Rafael Lopes, PhD
Postdoc Associate | Yale School of Public Health | Department of Epidemiology of Microbial Diseases
Public Health Modeling Unit | 350 George St. | New Haven, CT 06510
Email: [email protected] | Twitter | Profile
BS in Physics – University of Campinas, Brazil
MS and Ph.D. in Theoretical Physics – São Paulo State University, Brazil
I was born and raised in São Paulo, Brazil’s biggest city and a cultural melting pot, with hundreds of different communities from many places in Brazil as well as from around the world. Although being accepted to my undergrad studies at the university in the city, I decided to do a bachelor’s in Physics at the University of Campinas.

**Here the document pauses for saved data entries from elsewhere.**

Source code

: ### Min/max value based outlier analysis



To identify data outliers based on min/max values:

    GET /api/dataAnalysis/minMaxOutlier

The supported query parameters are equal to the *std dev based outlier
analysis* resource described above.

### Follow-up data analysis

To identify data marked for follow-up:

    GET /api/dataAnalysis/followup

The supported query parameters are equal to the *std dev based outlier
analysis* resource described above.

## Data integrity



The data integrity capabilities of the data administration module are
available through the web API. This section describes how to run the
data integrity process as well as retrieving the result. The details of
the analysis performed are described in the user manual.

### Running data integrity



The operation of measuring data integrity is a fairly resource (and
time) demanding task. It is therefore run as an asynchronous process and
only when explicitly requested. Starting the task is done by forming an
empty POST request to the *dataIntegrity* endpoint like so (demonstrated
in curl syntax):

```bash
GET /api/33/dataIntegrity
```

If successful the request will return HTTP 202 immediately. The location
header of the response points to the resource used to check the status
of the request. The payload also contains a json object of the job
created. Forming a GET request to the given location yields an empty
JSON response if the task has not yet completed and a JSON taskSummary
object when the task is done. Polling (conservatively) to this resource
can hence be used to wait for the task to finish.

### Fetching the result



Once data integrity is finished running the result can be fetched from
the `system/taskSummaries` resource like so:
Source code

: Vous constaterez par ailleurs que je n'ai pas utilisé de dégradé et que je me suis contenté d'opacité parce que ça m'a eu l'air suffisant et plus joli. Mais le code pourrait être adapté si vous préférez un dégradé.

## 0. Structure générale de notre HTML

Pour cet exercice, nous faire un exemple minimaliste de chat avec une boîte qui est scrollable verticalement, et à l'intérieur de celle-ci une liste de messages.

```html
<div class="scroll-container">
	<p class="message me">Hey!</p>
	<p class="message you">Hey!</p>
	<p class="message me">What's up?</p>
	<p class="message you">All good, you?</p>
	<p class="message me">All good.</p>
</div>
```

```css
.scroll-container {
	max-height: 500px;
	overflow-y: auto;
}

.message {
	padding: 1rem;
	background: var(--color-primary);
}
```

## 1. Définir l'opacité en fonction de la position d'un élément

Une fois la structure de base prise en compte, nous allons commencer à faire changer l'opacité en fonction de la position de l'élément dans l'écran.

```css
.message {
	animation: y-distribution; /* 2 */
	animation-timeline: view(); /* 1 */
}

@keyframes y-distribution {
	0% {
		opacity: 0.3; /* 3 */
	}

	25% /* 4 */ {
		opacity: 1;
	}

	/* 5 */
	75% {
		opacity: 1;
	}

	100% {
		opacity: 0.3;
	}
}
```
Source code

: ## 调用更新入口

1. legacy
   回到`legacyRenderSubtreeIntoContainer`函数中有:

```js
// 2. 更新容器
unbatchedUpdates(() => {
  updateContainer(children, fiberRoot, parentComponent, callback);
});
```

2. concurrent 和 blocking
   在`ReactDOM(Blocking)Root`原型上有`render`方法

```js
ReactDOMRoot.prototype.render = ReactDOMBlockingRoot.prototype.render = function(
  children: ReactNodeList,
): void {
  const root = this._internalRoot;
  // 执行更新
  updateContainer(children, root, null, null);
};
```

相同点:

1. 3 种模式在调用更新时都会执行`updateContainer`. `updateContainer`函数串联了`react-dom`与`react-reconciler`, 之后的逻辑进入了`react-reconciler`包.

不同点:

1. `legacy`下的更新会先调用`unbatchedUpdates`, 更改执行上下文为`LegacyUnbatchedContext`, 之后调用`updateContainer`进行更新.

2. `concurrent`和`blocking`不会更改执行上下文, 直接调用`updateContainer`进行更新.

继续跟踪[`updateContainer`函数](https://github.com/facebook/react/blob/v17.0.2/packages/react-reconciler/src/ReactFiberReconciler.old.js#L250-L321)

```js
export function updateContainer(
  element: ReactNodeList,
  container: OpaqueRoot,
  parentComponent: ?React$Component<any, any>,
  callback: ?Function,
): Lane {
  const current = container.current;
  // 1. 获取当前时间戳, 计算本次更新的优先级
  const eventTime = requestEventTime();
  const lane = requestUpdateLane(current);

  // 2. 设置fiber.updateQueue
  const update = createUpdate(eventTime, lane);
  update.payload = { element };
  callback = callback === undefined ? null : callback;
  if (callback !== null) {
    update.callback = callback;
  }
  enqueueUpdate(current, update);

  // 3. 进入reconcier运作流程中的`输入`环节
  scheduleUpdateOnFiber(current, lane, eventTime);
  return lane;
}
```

During my undergrad, I’ve always had an eagerness to study different problems other than the typical ones of physics. At my master’s, I deep-dived into ecological theory and its formulations through mathematics.
During the first year of my Ph.D., and at the crossroads, if I went for something more epidemiological or stay at theoretical ecology, I got in touch with the Dengue disease data in Brazil and realized how big the problem was in my home country. My first approach to Dengue disease was to forecast it through climate variables. I spent a year at Barcelona Institute for Global Health, learning how, other than only the dynamics of the disease, the climate can affects the outcome of an infection. During the Covid-19 pandemic, together with a group of collaborators, we analyzed the Covid-19 cases and death data, and developed tools to deal with the delays of the notification system.
At Nate’s lab, I want to develop computational models to understand, as well as predict, the ecological succession of variants and its burdens for infections, hospitalizations, and deaths. Through data analysis (and lots of bug corrections) of genomic sequences data and epidemiological data, I want to quantify the impacts of these arms race processes and their impacts for public health.
When I’m not coding, I usually like to drink a good coffee, cook, run and read. Discuss about sub-genres of rock and music in general, is one the thing I’ve doing since my teenage years.